Segundo a Procuradoria-Geral da República, ele não foi apenas cúmplice — foi o “mentor e maior beneficiário” de um plano para destruir o Estado Democrático de Direito e permanecer no poder mesmo depois da derrota para Lula. O detalhe revoltante? No dia em que Brasília foi palco da destruição, Bolsonaro estava nos Estados Unidos. Mas, ainda assim, sua sombra pairava sobre os atos que quase mergulharam o país no caos.

Quem senta no banco dos réus?

Além do ex-presidente, outros sete nomes do chamado “núcleo duro” do bolsonarismo serão julgados: ex-ministros Anderson Torres, Augusto Heleno, Braga Netto e Paulo Sérgio Nogueira; o ex-comandante da Marinha Almir Garnier; o ex-diretor da Abin Alexandre Ramagem; e o ex-ajudante de ordens Mauro Cid. Todos acusados de orquestrar e sustentar o movimento que tentou calar as instituições brasileiras na marra.

O que está em jogo

Bolsonaro responde por crimes:

  • organização criminosa armada;
  • tentativa de abolir o Estado Democrático de Direito;
  • golpe de Estado;
  • dano ao patrimônio da União;
  • deterioração de patrimônio tombado.

Se condenado em todas as frentes, pode pegar até 43 anos de prisão.

Datas do julgamento

O STF marcou as sessões entre os dias 2 e 12 de setembro, sempre transmitidas pela TV Justiça e pelo g1.

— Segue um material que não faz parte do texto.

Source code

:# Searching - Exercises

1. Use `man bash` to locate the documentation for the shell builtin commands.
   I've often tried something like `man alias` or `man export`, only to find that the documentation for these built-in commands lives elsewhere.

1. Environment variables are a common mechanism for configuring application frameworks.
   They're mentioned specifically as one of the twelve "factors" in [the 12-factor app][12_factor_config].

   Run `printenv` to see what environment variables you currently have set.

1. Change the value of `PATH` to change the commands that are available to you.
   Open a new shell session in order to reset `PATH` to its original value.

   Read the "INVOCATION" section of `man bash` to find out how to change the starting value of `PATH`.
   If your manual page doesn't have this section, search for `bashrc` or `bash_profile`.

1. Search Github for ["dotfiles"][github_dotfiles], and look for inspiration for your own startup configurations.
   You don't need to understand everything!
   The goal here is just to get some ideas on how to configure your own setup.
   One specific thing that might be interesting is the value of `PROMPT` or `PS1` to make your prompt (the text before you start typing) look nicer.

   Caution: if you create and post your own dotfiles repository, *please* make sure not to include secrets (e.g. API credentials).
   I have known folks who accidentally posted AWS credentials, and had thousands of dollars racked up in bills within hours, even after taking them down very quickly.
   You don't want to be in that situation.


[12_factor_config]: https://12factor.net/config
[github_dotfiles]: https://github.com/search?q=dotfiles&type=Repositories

  • 2/9 – 9h às 12h e 14h às 19h
  • 3/9 – 9h às 12h
  • 9/9 – 9h às 12h e 14h às 19h
  • 10/9 – 9h às 12h
  • 12/9 – 9h às 12h e 14h às 19h

O que pode acontecer

A decisão cabe à Primeira Turma do STF, formada por Alexandre de Moraes, Flávio Dino, Luiz Fux, Cármen Lúcia e Cristiano Zanin. Basta maioria simples para selar o destino do ex-presidente.